Sunday, October 08, 2006

Jude and Barnabas

Well, Saturday was my first night in my new room. It's unfurnished, so it was just a sleeping bag on a housemate's extra mattress on the floor, in the striped light from the ratty rattan blinds of my predecessor. Imagine my surprise next morning on peering out of the sleeping bag and seeing a church! I knew St. Jude's Anglican was across the street, but never expected it would try to lodge itself in my window. (No worries, I'm getting Venetian blinds today.) "For heavens sake don't go there!" said the folks at St. Peter's Eastern Hill, the Anglo-Catholic church I've been attending, when I told them. I gather St. Jude's is closer in approach to what the vicar of St. Peter's calls "darkest Sydney," the stridently evangelical part of the Anglican Church of Australia.

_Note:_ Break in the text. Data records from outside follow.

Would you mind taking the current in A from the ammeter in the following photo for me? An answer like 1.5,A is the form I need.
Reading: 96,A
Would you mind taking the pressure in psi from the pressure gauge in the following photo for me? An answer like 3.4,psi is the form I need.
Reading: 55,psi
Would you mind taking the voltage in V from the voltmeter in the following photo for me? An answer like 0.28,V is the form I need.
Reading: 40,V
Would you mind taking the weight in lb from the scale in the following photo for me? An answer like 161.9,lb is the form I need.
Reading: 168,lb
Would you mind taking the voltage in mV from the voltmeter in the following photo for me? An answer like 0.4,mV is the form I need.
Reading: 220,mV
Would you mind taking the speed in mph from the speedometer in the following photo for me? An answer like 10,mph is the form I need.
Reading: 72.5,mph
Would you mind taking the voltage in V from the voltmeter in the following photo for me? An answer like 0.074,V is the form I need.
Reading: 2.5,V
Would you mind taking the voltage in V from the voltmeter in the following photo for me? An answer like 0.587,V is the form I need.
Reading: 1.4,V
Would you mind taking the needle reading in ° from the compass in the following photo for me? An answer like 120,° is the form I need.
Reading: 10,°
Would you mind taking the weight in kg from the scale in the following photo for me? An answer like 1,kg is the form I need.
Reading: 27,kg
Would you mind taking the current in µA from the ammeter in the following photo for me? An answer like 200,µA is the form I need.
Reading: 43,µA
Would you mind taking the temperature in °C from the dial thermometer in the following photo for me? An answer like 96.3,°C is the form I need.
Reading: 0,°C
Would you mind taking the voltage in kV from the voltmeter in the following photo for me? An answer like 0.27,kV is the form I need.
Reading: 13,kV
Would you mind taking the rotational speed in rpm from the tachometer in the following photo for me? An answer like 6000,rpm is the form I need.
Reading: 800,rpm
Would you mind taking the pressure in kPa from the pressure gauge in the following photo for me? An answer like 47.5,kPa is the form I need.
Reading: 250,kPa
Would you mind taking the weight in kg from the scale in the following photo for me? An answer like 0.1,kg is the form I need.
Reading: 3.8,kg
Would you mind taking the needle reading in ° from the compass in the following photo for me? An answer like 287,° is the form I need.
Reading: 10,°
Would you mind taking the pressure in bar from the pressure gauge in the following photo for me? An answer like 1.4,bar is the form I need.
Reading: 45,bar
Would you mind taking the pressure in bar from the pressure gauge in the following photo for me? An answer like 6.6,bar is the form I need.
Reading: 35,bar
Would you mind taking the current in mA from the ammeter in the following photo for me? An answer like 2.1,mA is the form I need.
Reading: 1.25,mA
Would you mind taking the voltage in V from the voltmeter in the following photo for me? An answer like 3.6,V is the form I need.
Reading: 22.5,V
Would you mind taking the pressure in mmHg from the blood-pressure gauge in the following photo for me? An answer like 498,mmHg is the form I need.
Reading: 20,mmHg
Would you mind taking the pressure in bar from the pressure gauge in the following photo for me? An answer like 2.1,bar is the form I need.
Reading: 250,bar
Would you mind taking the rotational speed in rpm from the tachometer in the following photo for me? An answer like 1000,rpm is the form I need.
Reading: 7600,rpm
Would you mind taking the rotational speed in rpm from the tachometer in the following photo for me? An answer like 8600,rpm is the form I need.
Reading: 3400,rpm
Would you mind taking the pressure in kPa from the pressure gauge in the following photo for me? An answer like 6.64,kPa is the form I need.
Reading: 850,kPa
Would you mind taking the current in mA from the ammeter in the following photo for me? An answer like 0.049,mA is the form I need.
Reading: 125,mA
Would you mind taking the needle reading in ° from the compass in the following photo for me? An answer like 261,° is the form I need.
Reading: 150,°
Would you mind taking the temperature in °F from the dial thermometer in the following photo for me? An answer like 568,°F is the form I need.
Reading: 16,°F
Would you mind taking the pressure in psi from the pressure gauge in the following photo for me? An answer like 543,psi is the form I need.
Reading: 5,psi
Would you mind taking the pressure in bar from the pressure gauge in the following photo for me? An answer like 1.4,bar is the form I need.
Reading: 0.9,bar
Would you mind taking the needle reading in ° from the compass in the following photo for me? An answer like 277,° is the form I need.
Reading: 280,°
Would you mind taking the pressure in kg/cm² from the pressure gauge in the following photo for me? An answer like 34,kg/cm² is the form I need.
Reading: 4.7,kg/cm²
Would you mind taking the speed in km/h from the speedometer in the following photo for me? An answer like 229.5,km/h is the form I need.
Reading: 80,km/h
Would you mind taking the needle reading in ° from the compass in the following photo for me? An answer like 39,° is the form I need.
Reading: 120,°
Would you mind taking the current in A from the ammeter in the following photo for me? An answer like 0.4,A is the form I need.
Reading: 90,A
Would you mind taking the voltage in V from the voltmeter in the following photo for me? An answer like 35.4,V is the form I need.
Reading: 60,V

Finding a church (and one called Jude!) looking in my window took me back to 1986-87, the last time I shared a house with someone. That was in Jericho, a working class part of Oxford, and it was my last year of college, and out the window of my second-storey room was the dirty brick wall of St. Barnabas Church. (You can see the edge of the house I lived in on the left in the watercolor at www.sbarnabas.org.uk, the red brick one, though the facade was painted.) St. Barnabas is a leading Anglo-Catholic parish but I didn't know what Anglo-Catholic meant at the time; I didn't even know what the Oxford Movement was! I think I looked into St. Barnabas once, and thought it looked neo-Byzantine. I kept clear not just because I was (Roman) Catholic, but also because I knew that St. Barnabas was where the grim final scenes of Thomas Hardy's Jude the Obscure took place.

My experience of St. Barnabas was confined to the brick wall out my window, with a cross in the tan colored brick, and the gappy melody of its automatic carillon - gappy because pigeons roosted in the belfry, and must occasionally have got stuck in one or other of the bells. You'd hear not the ecdg...gdec familar from Big Ben (and Japanese schools) but, say, e..dg...gde.. or ec..g...g..ec!